For the past five years, Levie watched the consumer companies boom and bust while Box took a slower, more difficult path, creating a sales force and learning how to sell to big companies.
Now, of course, everyone is hot for enterprise, and look who’s sitting pretty.
Box’s War Chest
Box has raised $285 million in venture funding, including a huge $125 million round in July that valued the company at $1.2 billion. Levie won’t disclose revenue figures, but allows that Box has 650 employees, roughly double the level from a year ago. He says revenue growth is tracking with head-count growth, meaning sales are up roughly 100% year over year.
Box’s software is used by 14 million people inside 140,000 companies, including 92% of the Fortune 500.
And this is just the beginning. Pretty soon that trillion-dollar transfer in the valley will begin in earnest, draining out of the legacy vendors and into Box and other cloud-based vendors.
“The dam has broken,” says Levie, who often speaks so quickly that it’s impossible to keep up with him. “We’re seeing all this innovation. There’s more opportunity than ever before. We’re going to see, over the next decade, a huge changing of IT architecture.”
A New Cloud Architecture Emerges
Every day, Levie says, he’s on the phone with CIOs who are building what he calls “the new cloud architecture.” Essentially this means replacing a list of on-premises software with cloud-based alternatives that do more and cost less.
A new lineup is emerging that includes software from NetSuite for ERP, Salesforce.com for CRM, Zendesk for help-desk management, Workday for human resources, Domo and GoodData for business intelligence, Okta and Ping Identity for identity management, AirWatch and MobileIron for mobile device management — and Box for cloud-based storage and sharing.
The Next Market Will Be Bigger
Levie agrees with the premise that massive amounts of revenue and market capitalization will swing over to upstarts. But he says this shift is about more than that.
As he sees it, this is not just a matter of moving the same dollars from one bucket into another. Levie believes that the proliferation of low-cost tablets is creating a much bigger addressable market.
The fact that cloud-based programs cost far less than legacy programs means that even tiny companies can afford them, not just the medium- and large-scale enterprises that can pay for top-dollar products made by companies like Oracle and SAP.

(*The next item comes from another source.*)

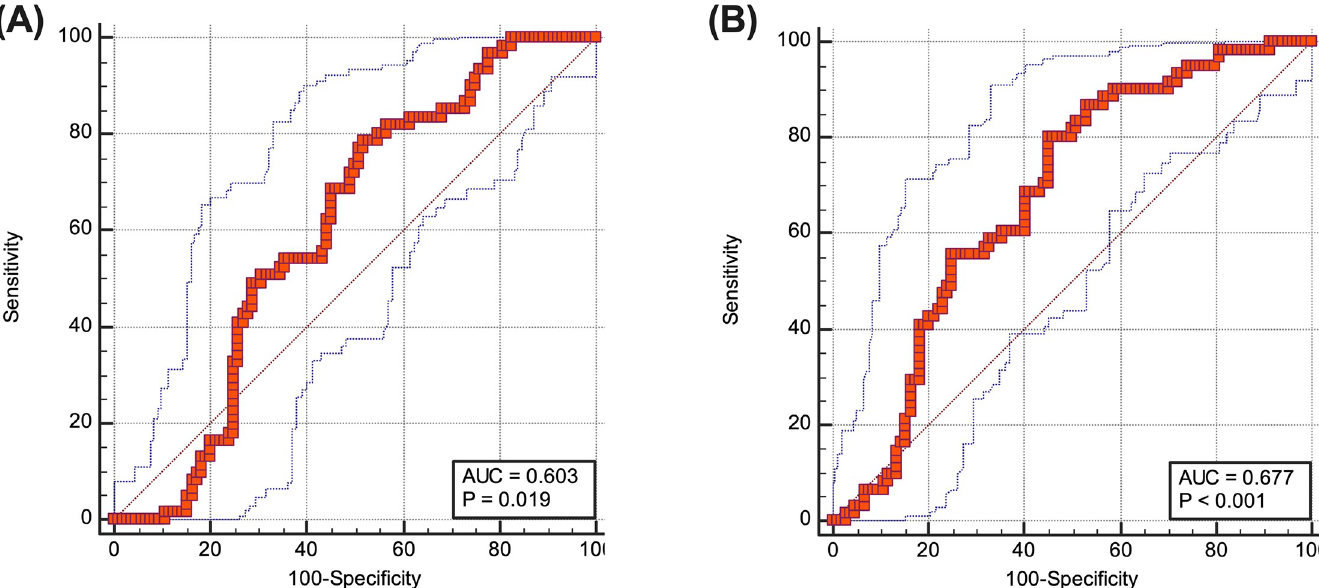
Fig 7. Receiver operating characteristics curve for prediction of skeletal muscle mass at L3 (A) and skeletal muscle index at L3 (B) using paravertebral muscle area at C3 in head and neck cancer patients.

“The one thing that people don’t seem to realize yet is that there’s a good chance that the market will be far larger at the end of all this,” Levie says. “It’s going to be massive.”
Forget Those Fickle Consumers
Enterprise customers do tend to choose products with a great deal of caution, but they stick with them for a long time. Consumers go crazy over a new app or game and quickly move on.

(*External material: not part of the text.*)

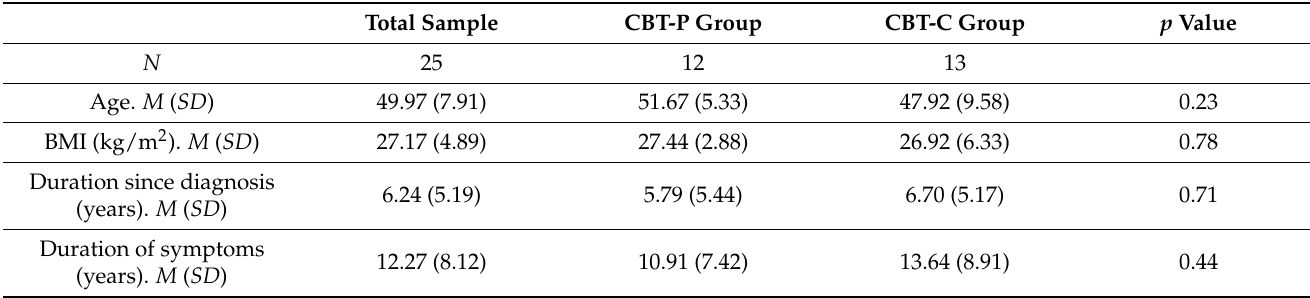
Table 2. Demographic and clinical features of fibromyalgia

The pain is already being felt in the consumer sector. The Wall Street Journalreports that funding for consumer Web companies dropped 42% in the first nine months of this year. Venture capitalist Fred Wilson, whose firm, Union Square Ventures, mostly invests in consumer Internet companies, says things have changed.
“We are still in the early innings of this more challenging environment,” Wilson said.
I’m sure that stinks for the next 10 companies that were hoping to make Instagram clones. But for the rest of us? Maybe it’s not so bad.
After a decade of going crazy over Farmville and Angry Birds and me-too photo-filtering apps and other such fluff, Silicon Valley is finally getting back to its roots — making real software to run real businesses.
Not a moment too soon, in my opinion.